Problem statement:
Rewrite the listing below, replacing each occurrence of "images" with "frames" and leaving all other text unchanged.

Data listing:

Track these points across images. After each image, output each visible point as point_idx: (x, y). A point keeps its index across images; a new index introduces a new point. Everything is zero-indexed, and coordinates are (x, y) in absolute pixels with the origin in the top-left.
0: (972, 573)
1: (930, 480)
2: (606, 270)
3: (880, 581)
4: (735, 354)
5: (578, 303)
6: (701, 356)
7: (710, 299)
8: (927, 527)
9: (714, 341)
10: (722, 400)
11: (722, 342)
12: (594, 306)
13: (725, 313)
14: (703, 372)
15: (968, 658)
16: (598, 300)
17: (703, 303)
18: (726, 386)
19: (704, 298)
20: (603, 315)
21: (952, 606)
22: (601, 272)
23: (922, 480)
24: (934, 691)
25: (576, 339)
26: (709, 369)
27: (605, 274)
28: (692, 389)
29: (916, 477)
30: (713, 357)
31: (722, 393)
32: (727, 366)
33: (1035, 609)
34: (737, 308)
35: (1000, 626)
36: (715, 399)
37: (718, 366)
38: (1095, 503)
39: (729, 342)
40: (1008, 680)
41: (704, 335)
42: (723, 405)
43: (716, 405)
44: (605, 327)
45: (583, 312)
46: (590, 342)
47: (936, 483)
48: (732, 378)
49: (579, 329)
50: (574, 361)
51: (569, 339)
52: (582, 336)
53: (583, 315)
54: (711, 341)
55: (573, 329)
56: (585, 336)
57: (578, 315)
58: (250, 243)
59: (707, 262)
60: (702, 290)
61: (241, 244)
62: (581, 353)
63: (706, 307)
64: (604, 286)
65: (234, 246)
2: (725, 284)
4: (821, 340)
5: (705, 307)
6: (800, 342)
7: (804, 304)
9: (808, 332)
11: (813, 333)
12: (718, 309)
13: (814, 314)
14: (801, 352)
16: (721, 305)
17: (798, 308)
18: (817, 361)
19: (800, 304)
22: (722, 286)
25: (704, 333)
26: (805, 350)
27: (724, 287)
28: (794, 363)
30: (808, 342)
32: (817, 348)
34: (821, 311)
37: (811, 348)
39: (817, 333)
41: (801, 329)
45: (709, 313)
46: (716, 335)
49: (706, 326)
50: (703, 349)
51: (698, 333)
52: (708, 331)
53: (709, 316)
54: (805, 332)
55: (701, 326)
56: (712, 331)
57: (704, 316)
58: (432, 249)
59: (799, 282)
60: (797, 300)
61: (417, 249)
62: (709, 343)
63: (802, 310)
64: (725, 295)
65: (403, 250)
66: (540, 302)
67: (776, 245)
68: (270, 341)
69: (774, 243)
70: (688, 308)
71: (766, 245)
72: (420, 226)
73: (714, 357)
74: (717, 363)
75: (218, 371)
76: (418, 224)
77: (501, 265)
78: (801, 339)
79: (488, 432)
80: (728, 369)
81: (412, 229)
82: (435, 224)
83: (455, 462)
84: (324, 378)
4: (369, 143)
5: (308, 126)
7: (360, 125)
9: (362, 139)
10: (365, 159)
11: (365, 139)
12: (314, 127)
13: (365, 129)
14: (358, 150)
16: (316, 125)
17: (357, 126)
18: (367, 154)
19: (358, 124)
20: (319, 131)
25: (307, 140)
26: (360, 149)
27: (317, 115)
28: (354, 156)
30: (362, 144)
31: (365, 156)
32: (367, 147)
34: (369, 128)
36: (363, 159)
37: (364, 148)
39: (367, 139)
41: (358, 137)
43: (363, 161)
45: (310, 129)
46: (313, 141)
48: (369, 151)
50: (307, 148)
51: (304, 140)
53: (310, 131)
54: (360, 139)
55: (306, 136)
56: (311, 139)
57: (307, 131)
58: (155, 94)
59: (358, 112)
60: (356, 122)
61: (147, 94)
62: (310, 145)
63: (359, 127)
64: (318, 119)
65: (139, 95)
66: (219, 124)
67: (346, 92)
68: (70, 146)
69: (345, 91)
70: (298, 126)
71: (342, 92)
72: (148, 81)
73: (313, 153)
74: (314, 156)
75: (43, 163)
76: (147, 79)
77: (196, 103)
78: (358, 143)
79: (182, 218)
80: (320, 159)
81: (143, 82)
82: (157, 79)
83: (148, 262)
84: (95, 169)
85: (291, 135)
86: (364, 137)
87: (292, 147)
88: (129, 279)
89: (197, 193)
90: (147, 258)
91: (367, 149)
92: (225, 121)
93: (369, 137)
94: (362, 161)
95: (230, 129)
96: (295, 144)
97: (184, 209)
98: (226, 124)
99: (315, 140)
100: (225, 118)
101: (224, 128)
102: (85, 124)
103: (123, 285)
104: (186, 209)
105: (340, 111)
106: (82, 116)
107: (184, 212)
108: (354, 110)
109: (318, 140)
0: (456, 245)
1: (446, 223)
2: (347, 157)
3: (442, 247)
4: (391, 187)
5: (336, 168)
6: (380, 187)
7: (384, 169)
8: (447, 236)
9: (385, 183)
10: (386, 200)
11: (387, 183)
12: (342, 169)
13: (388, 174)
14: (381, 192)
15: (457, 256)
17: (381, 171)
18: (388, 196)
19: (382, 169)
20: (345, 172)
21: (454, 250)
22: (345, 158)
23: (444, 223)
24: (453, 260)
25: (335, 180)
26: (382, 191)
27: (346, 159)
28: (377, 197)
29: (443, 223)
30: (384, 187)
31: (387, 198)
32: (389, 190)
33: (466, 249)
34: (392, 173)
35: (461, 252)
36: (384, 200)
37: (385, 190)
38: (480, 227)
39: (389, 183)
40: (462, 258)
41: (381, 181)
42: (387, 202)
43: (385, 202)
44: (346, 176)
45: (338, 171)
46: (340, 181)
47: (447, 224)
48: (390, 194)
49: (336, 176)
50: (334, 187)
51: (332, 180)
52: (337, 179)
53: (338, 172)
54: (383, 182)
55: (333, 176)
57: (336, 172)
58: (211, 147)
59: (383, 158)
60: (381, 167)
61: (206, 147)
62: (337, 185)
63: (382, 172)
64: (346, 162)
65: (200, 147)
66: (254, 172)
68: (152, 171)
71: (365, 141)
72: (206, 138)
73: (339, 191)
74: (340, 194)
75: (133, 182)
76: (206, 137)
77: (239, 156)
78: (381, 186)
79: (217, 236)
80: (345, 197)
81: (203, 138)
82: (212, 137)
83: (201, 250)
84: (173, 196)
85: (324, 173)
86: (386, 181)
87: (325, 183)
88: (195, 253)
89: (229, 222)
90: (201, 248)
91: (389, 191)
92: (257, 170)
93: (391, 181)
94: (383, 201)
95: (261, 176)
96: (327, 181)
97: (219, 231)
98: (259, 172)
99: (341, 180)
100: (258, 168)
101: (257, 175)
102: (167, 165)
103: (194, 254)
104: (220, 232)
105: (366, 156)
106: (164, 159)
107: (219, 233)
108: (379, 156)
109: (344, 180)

Problem solution:
Track these points across frames. After each image, output each visible point as point_idx: (x, y). A point keeps its index across frames; a new index introduces a new point. Everything is zero-indexed, and coordinates are (x, y) in absolute pixels with the origin in the top-left.
0: (972, 573)
1: (930, 480)
2: (606, 270)
3: (880, 581)
4: (735, 354)
5: (578, 303)
6: (701, 356)
7: (710, 299)
8: (927, 527)
9: (714, 341)
10: (722, 400)
11: (722, 342)
12: (594, 306)
13: (725, 313)
14: (703, 372)
15: (968, 658)
16: (598, 300)
17: (703, 303)
18: (726, 386)
19: (704, 298)
20: (603, 315)
21: (952, 606)
22: (601, 272)
23: (922, 480)
24: (934, 691)
25: (576, 339)
26: (709, 369)
27: (605, 274)
28: (692, 389)
29: (916, 477)
30: (713, 357)
31: (722, 393)
32: (727, 366)
33: (1035, 609)
34: (737, 308)
35: (1000, 626)
36: (715, 399)
37: (718, 366)
38: (1095, 503)
39: (729, 342)
40: (1008, 680)
41: (704, 335)
42: (723, 405)
43: (716, 405)
44: (605, 327)
45: (583, 312)
46: (590, 342)
47: (936, 483)
48: (732, 378)
49: (579, 329)
50: (574, 361)
51: (569, 339)
52: (582, 336)
53: (583, 315)
54: (711, 341)
55: (573, 329)
56: (585, 336)
57: (578, 315)
58: (250, 243)
59: (707, 262)
60: (702, 290)
61: (241, 244)
62: (581, 353)
63: (706, 307)
64: (604, 286)
65: (234, 246)
2: (725, 284)
4: (821, 340)
5: (705, 307)
6: (800, 342)
7: (804, 304)
9: (808, 332)
11: (813, 333)
12: (718, 309)
13: (814, 314)
14: (801, 352)
16: (721, 305)
17: (798, 308)
18: (817, 361)
19: (800, 304)
22: (722, 286)
25: (704, 333)
26: (805, 350)
27: (724, 287)
28: (794, 363)
30: (808, 342)
32: (817, 348)
34: (821, 311)
37: (811, 348)
39: (817, 333)
41: (801, 329)
45: (709, 313)
46: (716, 335)
49: (706, 326)
50: (703, 349)
51: (698, 333)
52: (708, 331)
53: (709, 316)
54: (805, 332)
55: (701, 326)
56: (712, 331)
57: (704, 316)
58: (432, 249)
59: (799, 282)
60: (797, 300)
61: (417, 249)
62: (709, 343)
63: (802, 310)
64: (725, 295)
65: (403, 250)
66: (540, 302)
67: (776, 245)
68: (270, 341)
69: (774, 243)
70: (688, 308)
71: (766, 245)
72: (420, 226)
73: (714, 357)
74: (717, 363)
75: (218, 371)
76: (418, 224)
77: (501, 265)
78: (801, 339)
79: (488, 432)
80: (728, 369)
81: (412, 229)
82: (435, 224)
83: (455, 462)
84: (324, 378)
4: (369, 143)
5: (308, 126)
7: (360, 125)
9: (362, 139)
10: (365, 159)
11: (365, 139)
12: (314, 127)
13: (365, 129)
14: (358, 150)
16: (316, 125)
17: (357, 126)
18: (367, 154)
19: (358, 124)
20: (319, 131)
25: (307, 140)
26: (360, 149)
27: (317, 115)
28: (354, 156)
30: (362, 144)
31: (365, 156)
32: (367, 147)
34: (369, 128)
36: (363, 159)
37: (364, 148)
39: (367, 139)
41: (358, 137)
43: (363, 161)
45: (310, 129)
46: (313, 141)
48: (369, 151)
50: (307, 148)
51: (304, 140)
53: (310, 131)
54: (360, 139)
55: (306, 136)
56: (311, 139)
57: (307, 131)
58: (155, 94)
59: (358, 112)
60: (356, 122)
61: (147, 94)
62: (310, 145)
63: (359, 127)
64: (318, 119)
65: (139, 95)
66: (219, 124)
67: (346, 92)
68: (70, 146)
69: (345, 91)
70: (298, 126)
71: (342, 92)
72: (148, 81)
73: (313, 153)
74: (314, 156)
75: (43, 163)
76: (147, 79)
77: (196, 103)
78: (358, 143)
79: (182, 218)
80: (320, 159)
81: (143, 82)
82: (157, 79)
83: (148, 262)
84: (95, 169)
85: (291, 135)
86: (364, 137)
87: (292, 147)
88: (129, 279)
89: (197, 193)
90: (147, 258)
91: (367, 149)
92: (225, 121)
93: (369, 137)
94: (362, 161)
95: (230, 129)
96: (295, 144)
97: (184, 209)
98: (226, 124)
99: (315, 140)
100: (225, 118)
101: (224, 128)
102: (85, 124)
103: (123, 285)
104: (186, 209)
105: (340, 111)
106: (82, 116)
107: (184, 212)
108: (354, 110)
109: (318, 140)
0: (456, 245)
1: (446, 223)
2: (347, 157)
3: (442, 247)
4: (391, 187)
5: (336, 168)
6: (380, 187)
7: (384, 169)
8: (447, 236)
9: (385, 183)
10: (386, 200)
11: (387, 183)
12: (342, 169)
13: (388, 174)
14: (381, 192)
15: (457, 256)
17: (381, 171)
18: (388, 196)
19: (382, 169)
20: (345, 172)
21: (454, 250)
22: (345, 158)
23: (444, 223)
24: (453, 260)
25: (335, 180)
26: (382, 191)
27: (346, 159)
28: (377, 197)
29: (443, 223)
30: (384, 187)
31: (387, 198)
32: (389, 190)
33: (466, 249)
34: (392, 173)
35: (461, 252)
36: (384, 200)
37: (385, 190)
38: (480, 227)
39: (389, 183)
40: (462, 258)
41: (381, 181)
42: (387, 202)
43: (385, 202)
44: (346, 176)
45: (338, 171)
46: (340, 181)
47: (447, 224)
48: (390, 194)
49: (336, 176)
50: (334, 187)
51: (332, 180)
52: (337, 179)
53: (338, 172)
54: (383, 182)
55: (333, 176)
57: (336, 172)
58: (211, 147)
59: (383, 158)
60: (381, 167)
61: (206, 147)
62: (337, 185)
63: (382, 172)
64: (346, 162)
65: (200, 147)
66: (254, 172)
68: (152, 171)
71: (365, 141)
72: (206, 138)
73: (339, 191)
74: (340, 194)
75: (133, 182)
76: (206, 137)
77: (239, 156)
78: (381, 186)
79: (217, 236)
80: (345, 197)
81: (203, 138)
82: (212, 137)
83: (201, 250)
84: (173, 196)
85: (324, 173)
86: (386, 181)
87: (325, 183)
88: (195, 253)
89: (229, 222)
90: (201, 248)
91: (389, 191)
92: (257, 170)
93: (391, 181)
94: (383, 201)
95: (261, 176)
96: (327, 181)
97: (219, 231)
98: (259, 172)
99: (341, 180)
100: (258, 168)
101: (257, 175)
102: (167, 165)
103: (194, 254)
104: (220, 232)
105: (366, 156)
106: (164, 159)
107: (219, 233)
108: (379, 156)
109: (344, 180)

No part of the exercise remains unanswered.